Every product claims to be "AI-powered" now. How do you tell real from noise?
I genuinely dislike the phrase. It's still just technology - input, processing, output - and it still requires a human to decide what question to ask and what to do with the answer. Calling something "AI-powered" tells you nothing.
The real question is: does this feature help someone see something they couldn't see before, faster than they could find it themselves? If yes, it's valuable. If it's just automating something that was already easy, it's a feature in search of a use case.
What skills matter most for marketers now?
Breadth, more than depth in one area. Companies are consolidating roles - they want one person who can move across content, performance, product marketing - and AI is what makes that possible. The specialist skills in SEO or demand generation don't disappear, but one generalist with AI can cover more ground than a specialist could before.
The risk is that everybody ends up doing the same thing. If you replace your entire marketing team with one person and an AI running 40 posts a month, none of that content has anything unique in it - and eventually you won't have anyone left who knows how to fix it when things go wrong. The human perspective is what makes work worth reading. That doesn't go away.
Where would you tell a team to start?
Write down every task you do in a typical week. For each one: how manual is it, how long does it take, how often does it happen. Rank them. Then ask honestly how much of that task AI could help with.
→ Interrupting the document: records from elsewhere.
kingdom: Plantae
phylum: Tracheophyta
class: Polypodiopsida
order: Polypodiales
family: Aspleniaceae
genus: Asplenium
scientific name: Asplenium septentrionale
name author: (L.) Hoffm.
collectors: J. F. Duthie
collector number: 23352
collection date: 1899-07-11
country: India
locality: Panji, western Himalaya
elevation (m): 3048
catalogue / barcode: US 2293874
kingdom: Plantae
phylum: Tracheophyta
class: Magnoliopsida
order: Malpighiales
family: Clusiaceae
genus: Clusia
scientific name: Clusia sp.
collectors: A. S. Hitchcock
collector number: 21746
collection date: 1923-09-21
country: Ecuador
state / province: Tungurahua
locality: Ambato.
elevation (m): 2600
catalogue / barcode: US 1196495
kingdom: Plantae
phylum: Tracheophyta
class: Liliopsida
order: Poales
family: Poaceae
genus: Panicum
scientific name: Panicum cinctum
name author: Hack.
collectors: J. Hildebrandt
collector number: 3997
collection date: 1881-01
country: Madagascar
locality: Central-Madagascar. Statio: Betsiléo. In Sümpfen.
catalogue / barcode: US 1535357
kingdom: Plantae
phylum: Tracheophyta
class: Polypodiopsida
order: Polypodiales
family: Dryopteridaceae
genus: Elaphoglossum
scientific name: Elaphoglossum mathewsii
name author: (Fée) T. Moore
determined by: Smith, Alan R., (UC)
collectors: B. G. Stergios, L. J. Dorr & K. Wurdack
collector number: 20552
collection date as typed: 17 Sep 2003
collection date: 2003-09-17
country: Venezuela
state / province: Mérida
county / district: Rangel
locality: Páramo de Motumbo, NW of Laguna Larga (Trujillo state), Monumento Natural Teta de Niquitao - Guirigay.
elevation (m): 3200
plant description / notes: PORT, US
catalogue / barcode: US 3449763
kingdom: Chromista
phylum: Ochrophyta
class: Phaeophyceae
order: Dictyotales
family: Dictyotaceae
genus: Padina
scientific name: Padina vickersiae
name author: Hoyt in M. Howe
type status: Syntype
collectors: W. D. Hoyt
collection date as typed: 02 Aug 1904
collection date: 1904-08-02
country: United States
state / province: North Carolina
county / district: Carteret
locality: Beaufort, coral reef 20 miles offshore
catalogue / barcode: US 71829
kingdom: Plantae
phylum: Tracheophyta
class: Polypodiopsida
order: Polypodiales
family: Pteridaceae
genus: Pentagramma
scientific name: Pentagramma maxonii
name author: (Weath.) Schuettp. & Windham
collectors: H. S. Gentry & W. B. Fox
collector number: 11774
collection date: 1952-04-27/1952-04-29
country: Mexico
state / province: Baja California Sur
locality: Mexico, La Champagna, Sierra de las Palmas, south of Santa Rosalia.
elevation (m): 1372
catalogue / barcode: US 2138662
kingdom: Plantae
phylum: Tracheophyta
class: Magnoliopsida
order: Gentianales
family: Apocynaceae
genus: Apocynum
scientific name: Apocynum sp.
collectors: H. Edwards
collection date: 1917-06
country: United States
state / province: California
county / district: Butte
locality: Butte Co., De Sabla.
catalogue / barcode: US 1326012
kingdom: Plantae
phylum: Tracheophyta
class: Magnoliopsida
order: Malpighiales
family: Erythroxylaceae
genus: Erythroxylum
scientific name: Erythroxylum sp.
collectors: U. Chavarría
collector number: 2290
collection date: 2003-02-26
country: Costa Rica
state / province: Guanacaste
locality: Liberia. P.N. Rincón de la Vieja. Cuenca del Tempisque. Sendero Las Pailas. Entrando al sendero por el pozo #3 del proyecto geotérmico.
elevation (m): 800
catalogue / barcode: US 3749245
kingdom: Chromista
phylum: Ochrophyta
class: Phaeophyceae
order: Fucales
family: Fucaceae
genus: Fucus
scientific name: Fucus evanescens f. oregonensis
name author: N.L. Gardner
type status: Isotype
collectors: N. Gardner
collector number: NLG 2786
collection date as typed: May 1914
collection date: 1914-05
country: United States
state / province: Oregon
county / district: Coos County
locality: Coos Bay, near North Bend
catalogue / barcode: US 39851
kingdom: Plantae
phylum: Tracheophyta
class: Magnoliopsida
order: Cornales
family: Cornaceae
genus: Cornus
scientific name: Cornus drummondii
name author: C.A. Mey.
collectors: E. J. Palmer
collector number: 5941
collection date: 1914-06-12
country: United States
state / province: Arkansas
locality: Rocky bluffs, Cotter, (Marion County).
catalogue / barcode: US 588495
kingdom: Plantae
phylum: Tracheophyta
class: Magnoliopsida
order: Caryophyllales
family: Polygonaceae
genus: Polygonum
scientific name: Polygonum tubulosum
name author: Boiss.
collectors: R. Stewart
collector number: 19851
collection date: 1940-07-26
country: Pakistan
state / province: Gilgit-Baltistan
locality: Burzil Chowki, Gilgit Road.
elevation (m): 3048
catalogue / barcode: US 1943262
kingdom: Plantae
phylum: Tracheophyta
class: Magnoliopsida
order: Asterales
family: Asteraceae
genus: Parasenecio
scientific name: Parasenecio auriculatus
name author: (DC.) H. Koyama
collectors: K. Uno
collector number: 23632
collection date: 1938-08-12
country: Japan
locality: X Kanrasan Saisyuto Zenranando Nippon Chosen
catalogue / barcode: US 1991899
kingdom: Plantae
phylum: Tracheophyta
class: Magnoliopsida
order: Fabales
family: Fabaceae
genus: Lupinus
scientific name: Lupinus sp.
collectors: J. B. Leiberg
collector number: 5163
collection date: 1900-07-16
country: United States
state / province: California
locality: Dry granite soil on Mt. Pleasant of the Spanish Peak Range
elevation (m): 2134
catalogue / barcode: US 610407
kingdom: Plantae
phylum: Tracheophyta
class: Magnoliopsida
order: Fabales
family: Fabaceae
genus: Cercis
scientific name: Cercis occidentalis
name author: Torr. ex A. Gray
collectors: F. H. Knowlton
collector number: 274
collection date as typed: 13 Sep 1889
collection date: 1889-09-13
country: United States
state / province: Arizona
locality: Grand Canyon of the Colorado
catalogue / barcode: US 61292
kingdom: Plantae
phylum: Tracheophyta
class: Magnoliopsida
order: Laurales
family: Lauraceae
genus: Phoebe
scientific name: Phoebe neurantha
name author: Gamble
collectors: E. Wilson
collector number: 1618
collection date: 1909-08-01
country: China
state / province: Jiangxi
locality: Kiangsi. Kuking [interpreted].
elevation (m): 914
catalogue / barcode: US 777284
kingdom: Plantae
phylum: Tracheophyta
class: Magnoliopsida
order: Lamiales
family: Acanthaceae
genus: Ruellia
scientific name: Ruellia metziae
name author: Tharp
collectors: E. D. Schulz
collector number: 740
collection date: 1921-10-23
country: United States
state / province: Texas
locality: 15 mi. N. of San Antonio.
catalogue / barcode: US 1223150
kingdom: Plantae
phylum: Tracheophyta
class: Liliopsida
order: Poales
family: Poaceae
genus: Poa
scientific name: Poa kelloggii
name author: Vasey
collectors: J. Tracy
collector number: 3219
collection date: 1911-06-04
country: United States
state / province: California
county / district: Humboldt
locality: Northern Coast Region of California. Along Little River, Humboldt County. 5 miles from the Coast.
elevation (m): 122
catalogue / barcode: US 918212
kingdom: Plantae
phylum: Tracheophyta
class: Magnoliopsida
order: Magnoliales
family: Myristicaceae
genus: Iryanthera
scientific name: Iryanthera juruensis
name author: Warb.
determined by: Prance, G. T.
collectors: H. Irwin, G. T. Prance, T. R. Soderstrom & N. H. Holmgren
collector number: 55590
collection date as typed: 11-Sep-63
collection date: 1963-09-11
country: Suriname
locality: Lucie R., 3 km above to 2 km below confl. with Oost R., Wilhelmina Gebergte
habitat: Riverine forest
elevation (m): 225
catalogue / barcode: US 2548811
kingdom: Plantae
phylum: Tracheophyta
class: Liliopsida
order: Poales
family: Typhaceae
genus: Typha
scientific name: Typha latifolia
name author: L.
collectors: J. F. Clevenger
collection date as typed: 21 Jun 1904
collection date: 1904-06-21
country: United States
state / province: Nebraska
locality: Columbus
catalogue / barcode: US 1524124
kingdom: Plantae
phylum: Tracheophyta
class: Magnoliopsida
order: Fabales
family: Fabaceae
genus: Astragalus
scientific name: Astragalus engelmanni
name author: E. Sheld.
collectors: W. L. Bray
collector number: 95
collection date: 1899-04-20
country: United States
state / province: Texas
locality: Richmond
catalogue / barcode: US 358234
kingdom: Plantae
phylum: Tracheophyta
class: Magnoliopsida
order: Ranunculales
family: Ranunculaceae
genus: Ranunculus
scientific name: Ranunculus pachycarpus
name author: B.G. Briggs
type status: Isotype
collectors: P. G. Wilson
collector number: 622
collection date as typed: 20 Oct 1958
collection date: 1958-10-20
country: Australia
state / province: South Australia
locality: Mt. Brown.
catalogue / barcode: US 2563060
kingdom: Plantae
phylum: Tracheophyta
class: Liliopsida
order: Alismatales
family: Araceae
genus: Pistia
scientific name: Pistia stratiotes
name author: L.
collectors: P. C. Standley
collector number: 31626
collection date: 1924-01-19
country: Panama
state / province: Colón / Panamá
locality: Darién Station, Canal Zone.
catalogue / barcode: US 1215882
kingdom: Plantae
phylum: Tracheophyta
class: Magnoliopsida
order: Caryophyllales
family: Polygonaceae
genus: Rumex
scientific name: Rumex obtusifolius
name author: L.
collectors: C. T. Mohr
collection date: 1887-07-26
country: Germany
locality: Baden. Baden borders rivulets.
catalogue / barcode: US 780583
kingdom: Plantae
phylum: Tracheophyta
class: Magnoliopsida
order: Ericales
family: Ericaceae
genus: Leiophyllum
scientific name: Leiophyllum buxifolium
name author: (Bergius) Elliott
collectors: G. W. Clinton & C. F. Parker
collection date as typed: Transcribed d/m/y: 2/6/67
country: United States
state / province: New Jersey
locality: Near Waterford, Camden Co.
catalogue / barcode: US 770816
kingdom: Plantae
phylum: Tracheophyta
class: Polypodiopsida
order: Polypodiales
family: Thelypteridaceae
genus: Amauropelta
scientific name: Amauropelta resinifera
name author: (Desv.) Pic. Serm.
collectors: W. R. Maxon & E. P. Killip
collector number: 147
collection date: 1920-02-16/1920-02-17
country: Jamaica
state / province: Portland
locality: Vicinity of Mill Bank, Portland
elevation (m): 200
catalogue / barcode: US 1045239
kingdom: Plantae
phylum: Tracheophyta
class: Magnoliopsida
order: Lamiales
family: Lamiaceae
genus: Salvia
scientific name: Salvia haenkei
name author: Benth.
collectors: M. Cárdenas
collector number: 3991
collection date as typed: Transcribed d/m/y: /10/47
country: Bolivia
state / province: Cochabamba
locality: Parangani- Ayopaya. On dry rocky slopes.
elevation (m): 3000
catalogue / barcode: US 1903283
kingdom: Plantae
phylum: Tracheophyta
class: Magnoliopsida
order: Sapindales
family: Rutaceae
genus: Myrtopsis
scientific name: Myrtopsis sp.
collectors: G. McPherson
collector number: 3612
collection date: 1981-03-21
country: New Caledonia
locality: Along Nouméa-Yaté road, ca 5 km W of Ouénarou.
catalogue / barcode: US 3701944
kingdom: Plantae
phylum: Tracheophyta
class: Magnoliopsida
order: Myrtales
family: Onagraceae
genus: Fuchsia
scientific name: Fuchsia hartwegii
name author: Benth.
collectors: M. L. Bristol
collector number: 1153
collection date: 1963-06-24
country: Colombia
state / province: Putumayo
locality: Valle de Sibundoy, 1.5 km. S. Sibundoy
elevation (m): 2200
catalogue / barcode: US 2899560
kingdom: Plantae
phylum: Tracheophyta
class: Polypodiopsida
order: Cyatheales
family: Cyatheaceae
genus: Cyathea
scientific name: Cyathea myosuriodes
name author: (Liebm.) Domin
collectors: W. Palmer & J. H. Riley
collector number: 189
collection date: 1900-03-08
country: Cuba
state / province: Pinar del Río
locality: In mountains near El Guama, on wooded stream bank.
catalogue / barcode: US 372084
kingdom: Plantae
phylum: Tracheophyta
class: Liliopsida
I'd rather save three hours a week across five small tasks than spend six months building one impressive thing that doesn't change much day to day. That's also how you learn - by doing, by seeing what works, by building up a sense of what AI is actually good at versus where it lets you down. Start with one thing. Scale from there.
What won't change, regardless of where AI goes?
People still want to work with other people. I've been remote for five years - if my only interaction all day was with AI tools, I'd go mad. The best work still comes from people sitting with an idea they're genuinely excited about and building on it together. AI creates more noise. It doesn't create that.
You can see it in how events are coming back. People want to be in the room. That won't change.
This conversation has been lightly edited for length and clarity.